**DETALLE DE LA TAREA:**
Según el extracto, ¿por qué el trasatlántico que salía de «Puerto Pi» dio media vuelta y puso rumbo de nuevo al puerto? Responde en una o dos frases.

**EXTRACTO:**
>>
El recuerdo de la especial complicidad que tenía con mi hermana pequeña acude a mi mente casi sin buscarlo… 
 
¡Qué felices éramos! ¡Qué infancia tan bonita pasamos juntos! Me acuerdo que jugábamos a las canicas, al pilla- pilla, al escondite…, en la vieja casona de la calle Minas. 
 
Y recuerdo cuando hacíamos novillos y nos íbamos a pescar cangrejos en los tiempos de Palma de Mallorca. Allí hice mi primera comunión. 
 
Vivíamos en una casa junto al mar, en el barrio del Molinar, me acuerdo que frente a la casa pasaba una carretera y justo al otro lado había un enorme terraplén, una especie de “acantilado” donde, a veces, las olas rompían con fuerza…, con mucha fuerza en ocasiones. 
 
Rompiendo contra las rocas

Como un día de finales del otoño, un día gris y lluvioso. El viento sacudía los árboles con una fuerza impresionante, desde la pequeña terraza-balcón abierta a la calle por unas escaleras que había en la entrada de la casa, mi hermana, mi padre y yo contemplábamos un mar cubierto de espuma, las impresionantes olas saltaban el “acantilado” y llegaban hasta la carretera. Mi hermana, muerta de miedo, se abrazaba a mi padre. 
 
Mar revuelto  Trasatlántico  

Entre tanto, a lo lejos, un gran trasatlántico salía de “Puerto Pi”. Mi padre llamó nuestra atención sobre aquel enorme barco y cómo las olas lo hacían oscilar arriba y abajo. Cuando estaba llegando al faro, el barco cabeceó y desapareció de nuestra vista, a los pocos segundos emergió de nuevo y dando media vuelta puso rumbo nuevamente al puerto. Supongo que el temporal era demasiado fuerte como para arriesgarse a navegar en semejantes condiciones. Aquello quedó grabado en mi retina y todavía lo recuerdo como si fuera ayer mismo. 
 
 Tempestad Guardacostas

Lo que más me impresionó no fue el incidente que sufrió aquel gran trasatlántico, si no que algunos Guardacostas se adentraran en alta mar (a pesar de las condiciones meteorológicas tan adversas) y se perdieran por el horizonte como si nada… ¡Increíble! Todavía hoy comento en alguna ocasión con mi hermana el episodio del trasatlántico y los Guardacostas. Y es que hay cosas en la vida difíciles de olvidar por muchos años que pasen. 
 
También referimos a veces aquellos domingos de matiné, con nuestros zapatos de charol recién estrenados, con nuestros Chupa-Chups, más contentos que unas castañuelas, en compañía de nuestros padres y de mi hermana mayor, para asistir a la doble sesión que proyectaban en el cine “El Patronato” o “El Balear”. Realmente lo pasábamos bien aquellos domingos por la tarde en Palma de Mallorca. 
 
¡Qué bonitos tiempos aquellos! Ciertamente existía una especial complicidad entre mi hermana y yo, complicidad que aún hoy todavía persiste… ¡Por muchos años! 
 
Marco Atilio































5 comentarios:

Xiketeta dijo...
<<
**INFORMACIÓN MOSTRADA:**
>>
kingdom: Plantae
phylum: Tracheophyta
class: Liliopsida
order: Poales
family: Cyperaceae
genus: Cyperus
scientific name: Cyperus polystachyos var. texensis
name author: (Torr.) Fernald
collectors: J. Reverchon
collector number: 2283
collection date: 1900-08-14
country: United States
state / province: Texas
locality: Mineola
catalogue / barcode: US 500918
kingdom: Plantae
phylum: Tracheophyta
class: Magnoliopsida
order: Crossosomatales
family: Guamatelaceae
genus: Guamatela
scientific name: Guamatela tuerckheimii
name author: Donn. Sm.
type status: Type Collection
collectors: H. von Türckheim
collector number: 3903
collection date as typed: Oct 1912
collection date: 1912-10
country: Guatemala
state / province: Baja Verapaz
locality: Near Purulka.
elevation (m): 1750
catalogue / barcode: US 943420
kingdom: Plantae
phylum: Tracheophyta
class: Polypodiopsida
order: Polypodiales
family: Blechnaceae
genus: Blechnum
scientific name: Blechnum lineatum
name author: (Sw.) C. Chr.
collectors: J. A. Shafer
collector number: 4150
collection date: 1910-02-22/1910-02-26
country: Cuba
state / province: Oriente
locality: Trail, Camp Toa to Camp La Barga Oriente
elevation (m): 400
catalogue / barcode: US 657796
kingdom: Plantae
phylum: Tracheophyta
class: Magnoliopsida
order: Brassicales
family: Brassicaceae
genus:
<<
**TAREA RESUELTA:**
Quien narra supone que el temporal era demasiado fuerte para arriesgarse a navegar en semejantes condiciones.